» **Your objective**:
Copy out each of the rows below line by line, without changing a single word, number, or mark.

— START Given information —

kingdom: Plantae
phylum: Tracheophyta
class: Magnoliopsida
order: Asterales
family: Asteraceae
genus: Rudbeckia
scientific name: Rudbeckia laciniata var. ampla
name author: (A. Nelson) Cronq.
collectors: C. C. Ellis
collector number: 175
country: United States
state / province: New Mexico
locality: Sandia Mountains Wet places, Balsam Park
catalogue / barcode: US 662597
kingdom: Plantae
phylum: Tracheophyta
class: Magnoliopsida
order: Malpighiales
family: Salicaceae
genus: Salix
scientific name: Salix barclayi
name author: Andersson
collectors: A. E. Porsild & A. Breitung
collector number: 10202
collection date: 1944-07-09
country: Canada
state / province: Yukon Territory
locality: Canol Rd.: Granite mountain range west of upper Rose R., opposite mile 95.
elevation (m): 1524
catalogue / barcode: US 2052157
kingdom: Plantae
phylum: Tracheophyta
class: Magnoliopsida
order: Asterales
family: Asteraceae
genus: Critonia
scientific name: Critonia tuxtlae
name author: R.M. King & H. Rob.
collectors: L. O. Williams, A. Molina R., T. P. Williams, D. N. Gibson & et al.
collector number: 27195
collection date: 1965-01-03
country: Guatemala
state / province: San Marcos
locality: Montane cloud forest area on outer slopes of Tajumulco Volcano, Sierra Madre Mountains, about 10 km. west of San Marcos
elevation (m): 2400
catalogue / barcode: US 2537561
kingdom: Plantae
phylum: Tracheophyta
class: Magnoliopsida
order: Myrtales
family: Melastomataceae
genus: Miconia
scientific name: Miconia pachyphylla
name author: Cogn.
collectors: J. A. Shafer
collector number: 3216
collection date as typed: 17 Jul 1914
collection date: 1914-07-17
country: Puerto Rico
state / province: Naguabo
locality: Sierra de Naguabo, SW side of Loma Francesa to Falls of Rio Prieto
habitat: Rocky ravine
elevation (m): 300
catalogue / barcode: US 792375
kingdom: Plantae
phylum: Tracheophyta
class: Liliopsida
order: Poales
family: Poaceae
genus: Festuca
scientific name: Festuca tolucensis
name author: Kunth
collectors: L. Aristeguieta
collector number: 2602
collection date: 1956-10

— END Given information —

» **Solution to the exercise**:
kingdom: Plantae
phylum: Tracheophyta
class: Magnoliopsida
order: Asterales
family: Asteraceae
genus: Rudbeckia
scientific name: Rudbeckia laciniata var. ampla
name author: (A. Nelson) Cronq.
collectors: C. C. Ellis
collector number: 175
country: United States
state / province: New Mexico
locality: Sandia Mountains Wet places, Balsam Park
catalogue / barcode: US 662597
kingdom: Plantae
phylum: Tracheophyta
class: Magnoliopsida
order: Malpighiales
family: Salicaceae
genus: Salix
scientific name: Salix barclayi
name author: Andersson
collectors: A. E. Porsild & A. Breitung
collector number: 10202
collection date: 1944-07-09
country: Canada
state / province: Yukon Territory
locality: Canol Rd.: Granite mountain range west of upper Rose R., opposite mile 95.
elevation (m): 1524
catalogue / barcode: US 2052157
kingdom: Plantae
phylum: Tracheophyta
class: Magnoliopsida
order: Asterales
family: Asteraceae
genus: Critonia
scientific name: Critonia tuxtlae
name author: R.M. King & H. Rob.
collectors: L. O. Williams, A. Molina R., T. P. Williams, D. N. Gibson & et al.
collector number: 27195
collection date: 1965-01-03
country: Guatemala
state / province: San Marcos
locality: Montane cloud forest area on outer slopes of Tajumulco Volcano, Sierra Madre Mountains, about 10 km. west of San Marcos
elevation (m): 2400
catalogue / barcode: US 2537561
kingdom: Plantae
phylum: Tracheophyta
class: Magnoliopsida
order: Myrtales
family: Melastomataceae
genus: Miconia
scientific name: Miconia pachyphylla
name author: Cogn.
collectors: J. A. Shafer
collector number: 3216
collection date as typed: 17 Jul 1914
collection date: 1914-07-17
country: Puerto Rico
state / province: Naguabo
locality: Sierra de Naguabo, SW side of Loma Francesa to Falls of Rio Prieto
habitat: Rocky ravine
elevation (m): 300
catalogue / barcode: US 792375
kingdom: Plantae
phylum: Tracheophyta
class: Liliopsida
order: Poales
family: Poaceae
genus: Festuca
scientific name: Festuca tolucensis
name author: Kunth
collectors: L. Aristeguieta
collector number: 2602
collection date: 1956-10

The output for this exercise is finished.